■ WORK TO DO
Copy every one of the rows below verbatim, changing nothing.

■ INPUT ROWS
** start **

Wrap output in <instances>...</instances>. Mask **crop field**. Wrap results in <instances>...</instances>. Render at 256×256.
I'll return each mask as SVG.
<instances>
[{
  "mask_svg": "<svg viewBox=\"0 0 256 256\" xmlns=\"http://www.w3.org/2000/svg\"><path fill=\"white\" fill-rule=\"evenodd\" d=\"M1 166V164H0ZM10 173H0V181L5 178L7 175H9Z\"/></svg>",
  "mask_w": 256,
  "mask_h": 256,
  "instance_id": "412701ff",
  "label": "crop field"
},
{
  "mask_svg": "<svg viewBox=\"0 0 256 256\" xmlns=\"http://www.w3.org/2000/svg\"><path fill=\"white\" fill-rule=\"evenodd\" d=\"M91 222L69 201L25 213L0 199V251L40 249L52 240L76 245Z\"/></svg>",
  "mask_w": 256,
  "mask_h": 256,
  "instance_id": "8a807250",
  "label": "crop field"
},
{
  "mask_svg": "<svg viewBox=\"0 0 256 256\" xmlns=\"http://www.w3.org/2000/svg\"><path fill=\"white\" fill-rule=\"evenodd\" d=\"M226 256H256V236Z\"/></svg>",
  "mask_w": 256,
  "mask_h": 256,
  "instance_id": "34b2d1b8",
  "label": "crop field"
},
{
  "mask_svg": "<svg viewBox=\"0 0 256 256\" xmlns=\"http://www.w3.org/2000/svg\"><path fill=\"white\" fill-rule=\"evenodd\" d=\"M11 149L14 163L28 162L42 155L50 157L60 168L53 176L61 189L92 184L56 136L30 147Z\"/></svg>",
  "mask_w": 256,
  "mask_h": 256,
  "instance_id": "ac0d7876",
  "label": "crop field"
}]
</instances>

** end **

■ RESULT OF THIS EXERCISE
Wrap output in <instances>...</instances>. Mask **crop field**. Wrap results in <instances>...</instances>. Render at 256×256.
I'll return each mask as SVG.
<instances>
[{
  "mask_svg": "<svg viewBox=\"0 0 256 256\" xmlns=\"http://www.w3.org/2000/svg\"><path fill=\"white\" fill-rule=\"evenodd\" d=\"M1 166V164H0ZM10 173H0V181L5 178L7 175H9Z\"/></svg>",
  "mask_w": 256,
  "mask_h": 256,
  "instance_id": "412701ff",
  "label": "crop field"
},
{
  "mask_svg": "<svg viewBox=\"0 0 256 256\" xmlns=\"http://www.w3.org/2000/svg\"><path fill=\"white\" fill-rule=\"evenodd\" d=\"M91 222L69 201L25 213L0 199V251L40 249L52 240L76 245Z\"/></svg>",
  "mask_w": 256,
  "mask_h": 256,
  "instance_id": "8a807250",
  "label": "crop field"
},
{
  "mask_svg": "<svg viewBox=\"0 0 256 256\" xmlns=\"http://www.w3.org/2000/svg\"><path fill=\"white\" fill-rule=\"evenodd\" d=\"M226 256H256V236Z\"/></svg>",
  "mask_w": 256,
  "mask_h": 256,
  "instance_id": "34b2d1b8",
  "label": "crop field"
},
{
  "mask_svg": "<svg viewBox=\"0 0 256 256\" xmlns=\"http://www.w3.org/2000/svg\"><path fill=\"white\" fill-rule=\"evenodd\" d=\"M11 149L14 163L28 162L42 155L50 157L60 168L53 176L61 189L92 184L56 136L30 147Z\"/></svg>",
  "mask_w": 256,
  "mask_h": 256,
  "instance_id": "ac0d7876",
  "label": "crop field"
}]
</instances>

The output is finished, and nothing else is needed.